:: What is expected ::
Rewrite the entries below as a JSON list of strings, one string per line, leaving out any blank lines. Start at the first line of the entries and end at the line containing "family: Polygonaceae", including both.

:: Dataset content ::
—————
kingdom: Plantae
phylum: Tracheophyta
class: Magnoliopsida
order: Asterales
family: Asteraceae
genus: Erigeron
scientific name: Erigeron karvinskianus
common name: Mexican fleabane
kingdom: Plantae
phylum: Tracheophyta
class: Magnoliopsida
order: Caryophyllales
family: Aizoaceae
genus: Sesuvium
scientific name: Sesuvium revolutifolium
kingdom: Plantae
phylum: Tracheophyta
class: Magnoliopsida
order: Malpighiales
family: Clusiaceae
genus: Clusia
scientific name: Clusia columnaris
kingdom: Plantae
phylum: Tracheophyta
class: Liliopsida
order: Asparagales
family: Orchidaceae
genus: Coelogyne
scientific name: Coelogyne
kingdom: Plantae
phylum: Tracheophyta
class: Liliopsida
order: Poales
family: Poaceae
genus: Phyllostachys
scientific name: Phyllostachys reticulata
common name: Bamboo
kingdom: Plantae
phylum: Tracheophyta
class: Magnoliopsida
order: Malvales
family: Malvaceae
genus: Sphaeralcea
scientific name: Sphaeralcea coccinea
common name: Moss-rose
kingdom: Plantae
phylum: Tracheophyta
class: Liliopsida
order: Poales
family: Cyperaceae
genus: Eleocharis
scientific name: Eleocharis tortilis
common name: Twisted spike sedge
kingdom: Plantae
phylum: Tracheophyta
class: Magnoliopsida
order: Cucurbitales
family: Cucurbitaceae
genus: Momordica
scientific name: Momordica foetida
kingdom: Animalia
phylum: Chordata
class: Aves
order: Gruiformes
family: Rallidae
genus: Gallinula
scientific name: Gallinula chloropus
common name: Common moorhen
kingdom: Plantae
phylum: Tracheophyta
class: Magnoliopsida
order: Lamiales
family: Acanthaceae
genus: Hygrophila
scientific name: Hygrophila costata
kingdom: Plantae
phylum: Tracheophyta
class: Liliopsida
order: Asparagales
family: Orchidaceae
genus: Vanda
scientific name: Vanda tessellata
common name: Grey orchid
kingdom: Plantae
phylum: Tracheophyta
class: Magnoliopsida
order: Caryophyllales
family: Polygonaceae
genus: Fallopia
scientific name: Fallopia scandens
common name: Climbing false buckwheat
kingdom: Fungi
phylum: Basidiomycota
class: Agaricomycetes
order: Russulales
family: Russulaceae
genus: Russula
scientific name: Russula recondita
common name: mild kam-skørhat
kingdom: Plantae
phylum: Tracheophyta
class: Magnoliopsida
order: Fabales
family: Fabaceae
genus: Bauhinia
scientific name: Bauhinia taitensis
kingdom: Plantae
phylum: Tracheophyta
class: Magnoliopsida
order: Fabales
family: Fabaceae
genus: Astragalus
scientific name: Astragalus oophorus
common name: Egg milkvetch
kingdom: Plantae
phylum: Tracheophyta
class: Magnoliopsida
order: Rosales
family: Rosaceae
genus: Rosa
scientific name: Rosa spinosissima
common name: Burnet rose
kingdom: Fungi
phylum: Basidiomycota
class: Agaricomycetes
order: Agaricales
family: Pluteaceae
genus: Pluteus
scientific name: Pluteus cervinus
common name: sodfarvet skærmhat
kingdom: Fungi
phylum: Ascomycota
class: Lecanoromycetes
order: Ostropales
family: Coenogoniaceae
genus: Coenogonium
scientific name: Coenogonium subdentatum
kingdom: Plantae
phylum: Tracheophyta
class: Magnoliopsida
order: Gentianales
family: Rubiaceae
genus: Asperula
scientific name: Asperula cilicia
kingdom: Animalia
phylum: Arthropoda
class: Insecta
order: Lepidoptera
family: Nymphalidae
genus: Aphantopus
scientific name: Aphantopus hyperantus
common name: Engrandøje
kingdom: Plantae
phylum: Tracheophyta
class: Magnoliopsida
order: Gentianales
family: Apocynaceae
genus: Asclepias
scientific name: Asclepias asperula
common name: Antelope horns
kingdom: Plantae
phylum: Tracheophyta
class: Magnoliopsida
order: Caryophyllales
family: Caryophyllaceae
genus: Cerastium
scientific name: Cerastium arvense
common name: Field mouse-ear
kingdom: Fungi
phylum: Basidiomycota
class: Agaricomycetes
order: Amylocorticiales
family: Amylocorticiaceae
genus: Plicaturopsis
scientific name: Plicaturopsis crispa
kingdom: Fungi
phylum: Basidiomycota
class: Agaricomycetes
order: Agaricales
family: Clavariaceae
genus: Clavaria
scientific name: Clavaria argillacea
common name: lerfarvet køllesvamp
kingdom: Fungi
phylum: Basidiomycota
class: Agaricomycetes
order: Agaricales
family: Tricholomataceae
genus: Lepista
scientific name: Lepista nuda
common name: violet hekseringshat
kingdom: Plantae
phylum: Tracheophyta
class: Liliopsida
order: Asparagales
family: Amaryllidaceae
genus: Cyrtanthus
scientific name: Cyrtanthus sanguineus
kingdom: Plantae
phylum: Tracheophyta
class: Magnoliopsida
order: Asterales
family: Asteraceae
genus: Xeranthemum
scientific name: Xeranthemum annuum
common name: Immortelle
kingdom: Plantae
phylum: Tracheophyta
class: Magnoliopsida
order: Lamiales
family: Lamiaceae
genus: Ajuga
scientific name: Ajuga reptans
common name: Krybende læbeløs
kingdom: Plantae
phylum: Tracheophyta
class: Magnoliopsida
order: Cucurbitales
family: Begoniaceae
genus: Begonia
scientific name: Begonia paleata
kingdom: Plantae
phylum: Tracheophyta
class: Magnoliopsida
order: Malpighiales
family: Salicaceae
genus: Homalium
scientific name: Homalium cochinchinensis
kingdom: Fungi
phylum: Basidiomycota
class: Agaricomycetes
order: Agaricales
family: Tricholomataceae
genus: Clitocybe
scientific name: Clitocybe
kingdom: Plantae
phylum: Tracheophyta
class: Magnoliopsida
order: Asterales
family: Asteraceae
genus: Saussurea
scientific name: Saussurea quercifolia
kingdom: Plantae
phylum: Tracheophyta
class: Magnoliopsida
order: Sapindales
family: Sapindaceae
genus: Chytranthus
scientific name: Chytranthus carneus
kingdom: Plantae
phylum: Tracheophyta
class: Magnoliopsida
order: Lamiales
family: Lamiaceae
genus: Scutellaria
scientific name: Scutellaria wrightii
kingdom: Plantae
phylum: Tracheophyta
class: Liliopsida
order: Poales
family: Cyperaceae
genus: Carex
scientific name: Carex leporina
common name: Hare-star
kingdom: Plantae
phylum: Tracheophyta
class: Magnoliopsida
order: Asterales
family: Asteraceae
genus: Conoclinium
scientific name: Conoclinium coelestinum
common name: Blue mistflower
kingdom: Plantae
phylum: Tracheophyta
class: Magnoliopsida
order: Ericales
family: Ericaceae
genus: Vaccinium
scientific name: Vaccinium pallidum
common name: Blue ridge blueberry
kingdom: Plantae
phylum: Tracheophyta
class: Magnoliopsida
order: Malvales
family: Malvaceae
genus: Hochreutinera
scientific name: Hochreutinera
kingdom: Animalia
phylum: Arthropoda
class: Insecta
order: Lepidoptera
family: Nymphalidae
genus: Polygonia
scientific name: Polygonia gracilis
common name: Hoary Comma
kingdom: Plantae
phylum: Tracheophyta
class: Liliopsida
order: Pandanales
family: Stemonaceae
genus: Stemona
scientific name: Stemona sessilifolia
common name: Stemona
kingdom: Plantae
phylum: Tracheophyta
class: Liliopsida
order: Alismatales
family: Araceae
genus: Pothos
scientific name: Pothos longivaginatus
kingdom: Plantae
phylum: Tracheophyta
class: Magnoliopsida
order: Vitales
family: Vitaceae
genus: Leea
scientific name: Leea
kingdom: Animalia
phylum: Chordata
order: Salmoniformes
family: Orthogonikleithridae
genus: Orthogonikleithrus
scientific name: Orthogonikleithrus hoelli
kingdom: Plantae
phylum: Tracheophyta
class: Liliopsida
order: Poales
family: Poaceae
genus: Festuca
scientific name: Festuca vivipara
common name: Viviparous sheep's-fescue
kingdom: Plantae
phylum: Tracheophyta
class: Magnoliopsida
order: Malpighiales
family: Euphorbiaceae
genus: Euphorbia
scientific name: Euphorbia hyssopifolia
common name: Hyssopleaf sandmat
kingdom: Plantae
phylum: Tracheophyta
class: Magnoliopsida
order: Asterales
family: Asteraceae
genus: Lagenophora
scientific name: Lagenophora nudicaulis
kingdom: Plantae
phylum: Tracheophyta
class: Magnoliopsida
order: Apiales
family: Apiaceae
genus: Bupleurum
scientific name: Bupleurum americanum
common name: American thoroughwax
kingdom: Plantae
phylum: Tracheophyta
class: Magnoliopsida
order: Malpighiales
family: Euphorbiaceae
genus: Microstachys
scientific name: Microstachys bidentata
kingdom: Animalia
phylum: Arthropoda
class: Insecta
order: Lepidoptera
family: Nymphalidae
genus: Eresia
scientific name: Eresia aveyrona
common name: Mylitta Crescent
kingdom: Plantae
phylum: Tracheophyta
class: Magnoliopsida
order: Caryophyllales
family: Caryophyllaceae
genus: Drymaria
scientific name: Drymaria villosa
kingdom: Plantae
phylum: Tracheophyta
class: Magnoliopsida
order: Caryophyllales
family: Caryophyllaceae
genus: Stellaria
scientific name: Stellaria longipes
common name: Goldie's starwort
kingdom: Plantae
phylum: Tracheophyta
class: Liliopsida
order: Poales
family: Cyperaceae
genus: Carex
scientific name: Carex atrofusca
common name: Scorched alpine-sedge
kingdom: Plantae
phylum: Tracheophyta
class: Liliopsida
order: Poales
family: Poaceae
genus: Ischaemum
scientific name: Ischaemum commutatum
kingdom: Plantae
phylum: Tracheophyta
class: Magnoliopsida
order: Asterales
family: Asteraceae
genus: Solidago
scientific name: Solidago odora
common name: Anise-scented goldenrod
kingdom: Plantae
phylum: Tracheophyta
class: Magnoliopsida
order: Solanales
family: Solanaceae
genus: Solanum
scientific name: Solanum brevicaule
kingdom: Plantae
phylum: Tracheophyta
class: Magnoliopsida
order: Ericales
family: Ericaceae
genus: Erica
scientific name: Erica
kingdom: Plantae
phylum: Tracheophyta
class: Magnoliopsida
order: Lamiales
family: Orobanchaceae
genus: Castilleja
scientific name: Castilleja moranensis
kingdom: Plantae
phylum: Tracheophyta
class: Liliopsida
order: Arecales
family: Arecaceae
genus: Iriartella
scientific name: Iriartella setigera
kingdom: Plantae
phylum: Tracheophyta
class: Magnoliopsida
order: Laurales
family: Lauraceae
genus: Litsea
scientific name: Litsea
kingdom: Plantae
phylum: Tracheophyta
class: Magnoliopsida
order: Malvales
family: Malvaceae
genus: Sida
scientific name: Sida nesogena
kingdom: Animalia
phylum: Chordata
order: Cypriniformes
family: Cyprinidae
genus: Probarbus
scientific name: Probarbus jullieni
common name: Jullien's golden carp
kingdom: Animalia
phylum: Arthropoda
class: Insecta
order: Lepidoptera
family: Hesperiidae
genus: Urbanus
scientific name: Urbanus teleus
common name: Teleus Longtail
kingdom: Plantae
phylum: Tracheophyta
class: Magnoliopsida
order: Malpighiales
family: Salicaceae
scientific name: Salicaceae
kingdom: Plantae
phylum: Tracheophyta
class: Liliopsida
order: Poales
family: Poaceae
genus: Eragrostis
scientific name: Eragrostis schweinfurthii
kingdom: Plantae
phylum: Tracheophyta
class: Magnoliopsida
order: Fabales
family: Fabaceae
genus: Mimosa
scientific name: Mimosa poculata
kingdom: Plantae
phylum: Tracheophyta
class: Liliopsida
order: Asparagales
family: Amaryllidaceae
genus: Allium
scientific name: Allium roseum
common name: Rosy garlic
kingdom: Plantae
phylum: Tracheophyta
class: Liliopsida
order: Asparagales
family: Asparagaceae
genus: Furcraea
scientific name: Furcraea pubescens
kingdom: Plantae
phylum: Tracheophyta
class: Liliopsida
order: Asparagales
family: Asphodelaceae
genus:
—————
:: Solution for this exercise ::
[
  "kingdom: Plantae",
  "phylum: Tracheophyta",
  "class: Magnoliopsida",
  "order: Asterales",
  "family: Asteraceae",
  "genus: Erigeron",
  "scientific name: Erigeron karvinskianus",
  "common name: Mexican fleabane",
  "kingdom: Plantae",
  "phylum: Tracheophyta",
  "class: Magnoliopsida",
  "order: Caryophyllales",
  "family: Aizoaceae",
  "genus: Sesuvium",
  "scientific name: Sesuvium revolutifolium",
  "kingdom: Plantae",
  "phylum: Tracheophyta",
  "class: Magnoliopsida",
  "order: Malpighiales",
  "family: Clusiaceae",
  "genus: Clusia",
  "scientific name: Clusia columnaris",
  "kingdom: Plantae",
  "phylum: Tracheophyta",
  "class: Liliopsida",
  "order: Asparagales",
  "family: Orchidaceae",
  "genus: Coelogyne",
  "scientific name: Coelogyne",
  "kingdom: Plantae",
  "phylum: Tracheophyta",
  "class: Liliopsida",
  "order: Poales",
  "family: Poaceae",
  "genus: Phyllostachys",
  "scientific name: Phyllostachys reticulata",
  "common name: Bamboo",
  "kingdom: Plantae",
  "phylum: Tracheophyta",
  "class: Magnoliopsida",
  "order: Malvales",
  "family: Malvaceae",
  "genus: Sphaeralcea",
  "scientific name: Sphaeralcea coccinea",
  "common name: Moss-rose",
  "kingdom: Plantae",
  "phylum: Tracheophyta",
  "class: Liliopsida",
  "order: Poales",
  "family: Cyperaceae",
  "genus: Eleocharis",
  "scientific name: Eleocharis tortilis",
  "common name: Twisted spike sedge",
  "kingdom: Plantae",
  "phylum: Tracheophyta",
  "class: Magnoliopsida",
  "order: Cucurbitales",
  "family: Cucurbitaceae",
  "genus: Momordica",
  "scientific name: Momordica foetida",
  "kingdom: Animalia",
  "phylum: Chordata",
  "class: Aves",
  "order: Gruiformes",
  "family: Rallidae",
  "genus: Gallinula",
  "scientific name: Gallinula chloropus",
  "common name: Common moorhen",
  "kingdom: Plantae",
  "phylum: Tracheophyta",
  "class: Magnoliopsida",
  "order: Lamiales",
  "family: Acanthaceae",
  "genus: Hygrophila",
  "scientific name: Hygrophila costata",
  "kingdom: Plantae",
  "phylum: Tracheophyta",
  "class: Liliopsida",
  "order: Asparagales",
  "family: Orchidaceae",
  "genus: Vanda",
  "scientific name: Vanda tessellata",
  "common name: Grey orchid",
  "kingdom: Plantae",
  "phylum: Tracheophyta",
  "class: Magnoliopsida",
  "order: Caryophyllales",
  "family: Polygonaceae"
]